Start of Block

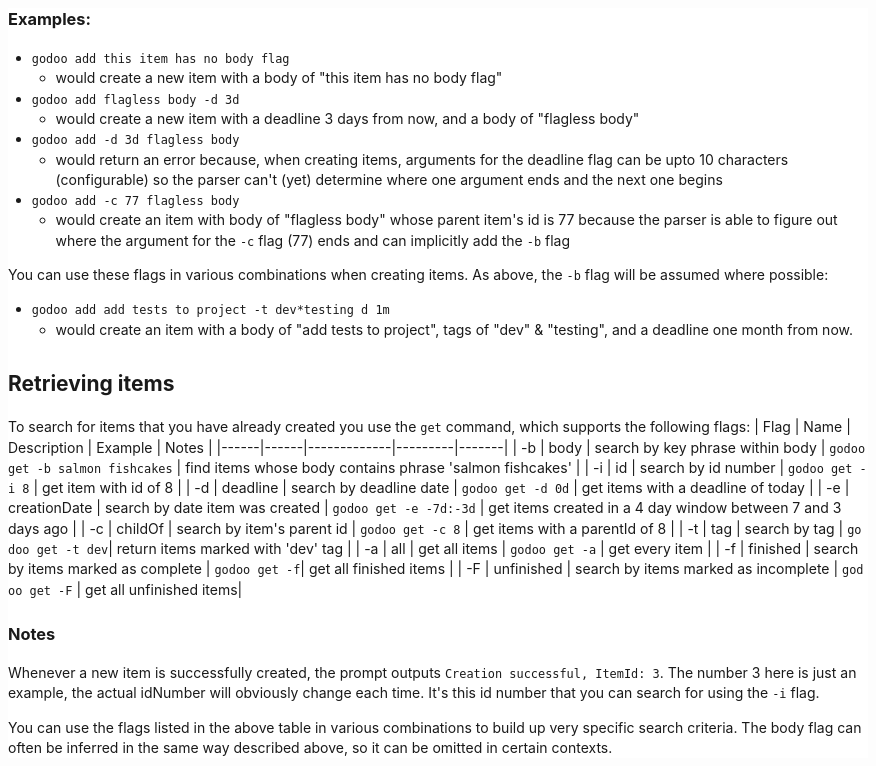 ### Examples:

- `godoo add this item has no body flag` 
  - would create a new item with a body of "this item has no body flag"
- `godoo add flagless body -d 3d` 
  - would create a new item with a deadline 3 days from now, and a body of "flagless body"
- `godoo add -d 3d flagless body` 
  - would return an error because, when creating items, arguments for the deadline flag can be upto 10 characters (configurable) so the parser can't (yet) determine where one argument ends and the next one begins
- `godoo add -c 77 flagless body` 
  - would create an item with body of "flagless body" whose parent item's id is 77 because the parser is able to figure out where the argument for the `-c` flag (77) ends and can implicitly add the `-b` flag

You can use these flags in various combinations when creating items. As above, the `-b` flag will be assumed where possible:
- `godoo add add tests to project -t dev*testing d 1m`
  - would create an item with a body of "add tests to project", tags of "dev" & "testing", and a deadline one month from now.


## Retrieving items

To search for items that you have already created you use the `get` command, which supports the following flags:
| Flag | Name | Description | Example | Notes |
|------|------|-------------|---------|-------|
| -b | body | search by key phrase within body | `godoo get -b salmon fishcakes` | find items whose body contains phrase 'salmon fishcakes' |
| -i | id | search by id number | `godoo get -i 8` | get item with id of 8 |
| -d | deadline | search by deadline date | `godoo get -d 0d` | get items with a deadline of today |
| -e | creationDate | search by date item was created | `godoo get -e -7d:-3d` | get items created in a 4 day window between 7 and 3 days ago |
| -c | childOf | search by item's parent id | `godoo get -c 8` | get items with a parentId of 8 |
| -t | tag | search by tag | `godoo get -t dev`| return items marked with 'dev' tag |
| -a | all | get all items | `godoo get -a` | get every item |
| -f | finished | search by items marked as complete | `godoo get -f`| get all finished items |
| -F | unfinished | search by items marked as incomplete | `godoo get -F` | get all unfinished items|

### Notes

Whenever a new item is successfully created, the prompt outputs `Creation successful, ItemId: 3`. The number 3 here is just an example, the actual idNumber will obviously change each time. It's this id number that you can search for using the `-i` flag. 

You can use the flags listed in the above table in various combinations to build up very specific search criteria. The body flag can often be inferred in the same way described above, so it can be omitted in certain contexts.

End of Block

- About this exercise: The listing above must be printed again exactly, minus its pictures.

- Response area:
 ### Examples:

- `godoo add this item has no body flag` 
  - would create a new item with a body of "this item has no body flag"
- `godoo add flagless body -d 3d` 
  - would create a new item with a deadline 3 days from now, and a body of "flagless body"
- `godoo add -d 3d flagless body` 
  - would return an error because, when creating items, arguments for the deadline flag can be upto 10 characters (configurable) so the parser can't (yet) determine where one argument ends and the next one begins
- `godoo add -c 77 flagless body` 
  - would create an item with body of "flagless body" whose parent item's id is 77 because the parser is able to figure out where the argument for the `-c` flag (77) ends and can implicitly add the `-b` flag

You can use these flags in various combinations when creating items. As above, the `-b` flag will be assumed where possible:
- `godoo add add tests to project -t dev*testing d 1m`
  - would create an item with a body of "add tests to project", tags of "dev" & "testing", and a deadline one month from now.


## Retrieving items

To search for items that you have already created you use the `get` command, which supports the following flags:
| Flag | Name | Description | Example | Notes |
|------|------|-------------|---------|-------|
| -b | body | search by key phrase within body | `godoo get -b salmon fishcakes` | find items whose body contains phrase 'salmon fishcakes' |
| -i | id | search by id number | `godoo get -i 8` | get item with id of 8 |
| -d | deadline | search by deadline date | `godoo get -d 0d` | get items with a deadline of today |
| -e | creationDate | search by date item was created | `godoo get -e -7d:-3d` | get items created in a 4 day window between 7 and 3 days ago |
| -c | childOf | search by item's parent id | `godoo get -c 8` | get items with a parentId of 8 |
| -t | tag | search by tag | `godoo get -t dev`| return items marked with 'dev' tag |
| -a | all | get all items | `godoo get -a` | get every item |
| -f | finished | search by items marked as complete | `godoo get -f`| get all finished items |
| -F | unfinished | search by items marked as incomplete | `godoo get -F` | get all unfinished items|

### Notes

Whenever a new item is successfully created, the prompt outputs `Creation successful, ItemId: 3`. The number 3 here is just an example, the actual idNumber will obviously change each time. It's this id number that you can search for using the `-i` flag. 

You can use the flags listed in the above table in various combinations to build up very specific search criteria. The body flag can often be inferred in the same way described above, so it can be omitted in certain contexts.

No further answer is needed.